On November 2, 1918, nine days before armistice, Fred Demmler died of shrapnel wounds to the left side in Evacuation Hospital No. 5, Staden, Belgium. Demmler, a former pacifist, was the leader of a machine gun squadron in Company C, 136th Machine Gun Battalion. In 1919 Lucien Price wrote "Immortal Youth, A Study in the Will to Create".

Price joined the staff of the Boston Evening Transcript as an editorial writer and arts reviewer from 1907 to 1914.[1][3] He went on to create "an illustrious career as a writer and journalist"[3] in Greater Boston and wrote for the Boston Globe for the rest of his life.[1][2] Among Price's published work is a book based on recorded conversations with English mathematician and philosopher Alfred North Whitehead, Dialogues of Alfred North Whitehead.[5][6] He also published books on education as well as memoirs of his early life in Ohio.
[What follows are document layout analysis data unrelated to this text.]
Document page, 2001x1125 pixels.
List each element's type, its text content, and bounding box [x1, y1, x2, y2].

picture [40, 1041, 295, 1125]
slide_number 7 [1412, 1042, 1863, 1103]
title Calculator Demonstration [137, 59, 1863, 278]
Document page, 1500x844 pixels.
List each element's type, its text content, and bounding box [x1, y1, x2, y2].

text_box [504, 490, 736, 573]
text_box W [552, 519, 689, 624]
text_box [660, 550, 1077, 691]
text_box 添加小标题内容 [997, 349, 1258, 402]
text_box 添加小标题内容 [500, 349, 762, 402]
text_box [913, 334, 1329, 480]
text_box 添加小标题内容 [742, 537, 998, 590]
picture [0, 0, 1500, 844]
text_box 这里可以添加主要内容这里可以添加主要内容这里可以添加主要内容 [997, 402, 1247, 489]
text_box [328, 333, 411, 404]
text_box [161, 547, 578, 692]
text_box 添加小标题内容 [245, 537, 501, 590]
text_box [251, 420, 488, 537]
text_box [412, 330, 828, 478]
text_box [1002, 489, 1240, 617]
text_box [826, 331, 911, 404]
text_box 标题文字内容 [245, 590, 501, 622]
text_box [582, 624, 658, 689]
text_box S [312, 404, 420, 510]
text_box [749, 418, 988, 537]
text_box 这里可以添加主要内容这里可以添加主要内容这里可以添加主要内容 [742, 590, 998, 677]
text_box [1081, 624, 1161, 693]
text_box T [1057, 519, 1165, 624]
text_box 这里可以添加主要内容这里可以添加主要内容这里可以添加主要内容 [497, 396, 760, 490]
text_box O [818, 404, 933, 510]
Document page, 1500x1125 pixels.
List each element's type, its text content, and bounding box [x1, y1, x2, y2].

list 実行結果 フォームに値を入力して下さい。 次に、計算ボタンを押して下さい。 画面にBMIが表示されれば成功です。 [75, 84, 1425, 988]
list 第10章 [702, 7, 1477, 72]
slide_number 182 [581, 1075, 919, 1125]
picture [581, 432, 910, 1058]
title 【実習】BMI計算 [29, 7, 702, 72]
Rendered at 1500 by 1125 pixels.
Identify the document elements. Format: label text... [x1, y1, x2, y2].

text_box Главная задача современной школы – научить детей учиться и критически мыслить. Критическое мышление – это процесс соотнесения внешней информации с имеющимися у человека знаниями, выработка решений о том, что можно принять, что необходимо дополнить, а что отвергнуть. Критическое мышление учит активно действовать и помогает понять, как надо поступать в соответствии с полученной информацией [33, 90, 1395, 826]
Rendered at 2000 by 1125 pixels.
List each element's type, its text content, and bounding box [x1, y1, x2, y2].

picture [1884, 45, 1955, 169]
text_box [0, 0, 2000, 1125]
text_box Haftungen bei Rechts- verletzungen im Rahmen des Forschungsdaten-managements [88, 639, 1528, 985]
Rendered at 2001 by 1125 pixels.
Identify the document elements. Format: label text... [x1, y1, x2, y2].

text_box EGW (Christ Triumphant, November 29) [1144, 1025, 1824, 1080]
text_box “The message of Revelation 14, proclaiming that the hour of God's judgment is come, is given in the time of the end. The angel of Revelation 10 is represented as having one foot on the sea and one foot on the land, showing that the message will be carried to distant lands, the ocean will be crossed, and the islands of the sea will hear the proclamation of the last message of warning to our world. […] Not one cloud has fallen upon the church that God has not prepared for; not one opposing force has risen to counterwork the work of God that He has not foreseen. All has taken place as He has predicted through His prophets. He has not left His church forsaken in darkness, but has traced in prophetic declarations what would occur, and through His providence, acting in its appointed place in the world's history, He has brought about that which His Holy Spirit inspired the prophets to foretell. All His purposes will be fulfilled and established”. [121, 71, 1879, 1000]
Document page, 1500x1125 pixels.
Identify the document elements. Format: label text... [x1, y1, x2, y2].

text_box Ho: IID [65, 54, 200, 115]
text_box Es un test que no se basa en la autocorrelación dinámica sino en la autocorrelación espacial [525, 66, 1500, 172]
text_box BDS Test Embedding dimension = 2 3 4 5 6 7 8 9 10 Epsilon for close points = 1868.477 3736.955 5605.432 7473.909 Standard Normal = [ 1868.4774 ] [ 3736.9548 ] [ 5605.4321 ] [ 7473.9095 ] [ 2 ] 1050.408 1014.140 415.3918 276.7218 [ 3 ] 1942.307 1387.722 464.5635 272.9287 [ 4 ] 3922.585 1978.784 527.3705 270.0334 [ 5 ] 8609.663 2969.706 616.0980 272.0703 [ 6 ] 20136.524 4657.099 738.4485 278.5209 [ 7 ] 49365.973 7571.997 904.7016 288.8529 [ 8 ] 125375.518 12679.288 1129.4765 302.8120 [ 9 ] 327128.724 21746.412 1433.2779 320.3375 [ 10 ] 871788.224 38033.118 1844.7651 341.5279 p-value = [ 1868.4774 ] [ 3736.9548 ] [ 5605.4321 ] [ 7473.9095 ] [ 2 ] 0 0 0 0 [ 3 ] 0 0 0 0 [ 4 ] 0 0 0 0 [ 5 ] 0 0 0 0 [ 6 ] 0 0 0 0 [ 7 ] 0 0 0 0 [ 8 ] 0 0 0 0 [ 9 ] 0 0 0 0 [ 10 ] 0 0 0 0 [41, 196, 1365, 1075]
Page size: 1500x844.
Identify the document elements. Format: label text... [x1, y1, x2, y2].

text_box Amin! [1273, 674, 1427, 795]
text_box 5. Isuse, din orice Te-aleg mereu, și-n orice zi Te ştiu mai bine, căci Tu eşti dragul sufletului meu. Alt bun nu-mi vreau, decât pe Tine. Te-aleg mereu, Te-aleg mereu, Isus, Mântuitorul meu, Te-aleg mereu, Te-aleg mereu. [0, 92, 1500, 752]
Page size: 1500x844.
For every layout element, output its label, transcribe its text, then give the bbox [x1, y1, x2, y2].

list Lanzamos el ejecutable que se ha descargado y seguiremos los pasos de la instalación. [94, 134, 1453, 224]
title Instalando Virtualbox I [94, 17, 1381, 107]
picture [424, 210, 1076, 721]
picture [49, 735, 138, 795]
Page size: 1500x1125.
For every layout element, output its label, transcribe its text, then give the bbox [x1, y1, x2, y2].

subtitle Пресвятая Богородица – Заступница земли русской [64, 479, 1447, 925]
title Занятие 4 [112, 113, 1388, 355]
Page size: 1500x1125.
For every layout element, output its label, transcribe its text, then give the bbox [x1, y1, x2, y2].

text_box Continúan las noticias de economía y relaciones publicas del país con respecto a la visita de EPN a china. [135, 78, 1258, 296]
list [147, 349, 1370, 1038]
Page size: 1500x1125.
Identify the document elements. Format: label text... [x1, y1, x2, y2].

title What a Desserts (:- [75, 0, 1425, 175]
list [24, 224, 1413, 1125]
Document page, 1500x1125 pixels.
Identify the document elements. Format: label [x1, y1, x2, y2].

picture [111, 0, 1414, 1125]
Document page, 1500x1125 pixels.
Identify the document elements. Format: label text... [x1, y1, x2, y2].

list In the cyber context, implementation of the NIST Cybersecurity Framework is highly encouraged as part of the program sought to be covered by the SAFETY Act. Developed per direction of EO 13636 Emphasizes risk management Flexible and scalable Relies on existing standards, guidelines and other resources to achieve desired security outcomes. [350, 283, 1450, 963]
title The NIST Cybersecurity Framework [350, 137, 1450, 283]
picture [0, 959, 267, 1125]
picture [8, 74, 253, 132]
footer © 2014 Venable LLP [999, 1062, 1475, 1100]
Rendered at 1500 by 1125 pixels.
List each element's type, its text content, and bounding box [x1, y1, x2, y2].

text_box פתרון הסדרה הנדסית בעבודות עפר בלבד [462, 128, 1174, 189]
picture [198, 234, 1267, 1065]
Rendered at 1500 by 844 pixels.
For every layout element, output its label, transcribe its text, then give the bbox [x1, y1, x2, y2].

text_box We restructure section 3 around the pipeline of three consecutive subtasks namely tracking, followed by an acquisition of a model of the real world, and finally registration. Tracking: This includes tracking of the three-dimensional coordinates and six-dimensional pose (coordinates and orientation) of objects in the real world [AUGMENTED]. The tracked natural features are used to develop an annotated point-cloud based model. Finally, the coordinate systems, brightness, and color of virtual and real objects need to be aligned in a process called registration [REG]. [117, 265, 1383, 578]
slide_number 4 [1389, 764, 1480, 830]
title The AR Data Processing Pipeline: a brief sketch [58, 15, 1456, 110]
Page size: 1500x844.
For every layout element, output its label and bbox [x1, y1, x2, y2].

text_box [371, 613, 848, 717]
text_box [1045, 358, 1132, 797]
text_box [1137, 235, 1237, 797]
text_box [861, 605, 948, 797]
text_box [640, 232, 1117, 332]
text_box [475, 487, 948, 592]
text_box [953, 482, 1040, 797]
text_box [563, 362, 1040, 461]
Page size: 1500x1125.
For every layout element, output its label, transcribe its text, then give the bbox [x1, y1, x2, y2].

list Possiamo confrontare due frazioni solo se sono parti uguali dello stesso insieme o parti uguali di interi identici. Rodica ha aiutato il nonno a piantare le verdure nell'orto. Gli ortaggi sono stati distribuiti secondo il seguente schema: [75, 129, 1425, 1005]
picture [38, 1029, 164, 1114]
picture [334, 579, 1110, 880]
Three of his books were published under the pseudonym "Seymour Deming".[1] In 1965, a year after the author's death, Mrs. F.H. Middleton of Hudson, Massachusetts gave Price's personal papers and correspondence to Harvard where they are now housed in the Houghton Library of Harvard College in Cambridge, Massachusetts and take up six boxes, each three feet in length.[1][7] A separate collection of his papers from 1951 to 1958 are kept at Columbia University in New York City. This group of material includes notes, manuscripts, typescripts, and galley proofs for Hellas Regained, October Rhapsody, and The Sacred Legion — three novels in Price's "All Souls" series.[8]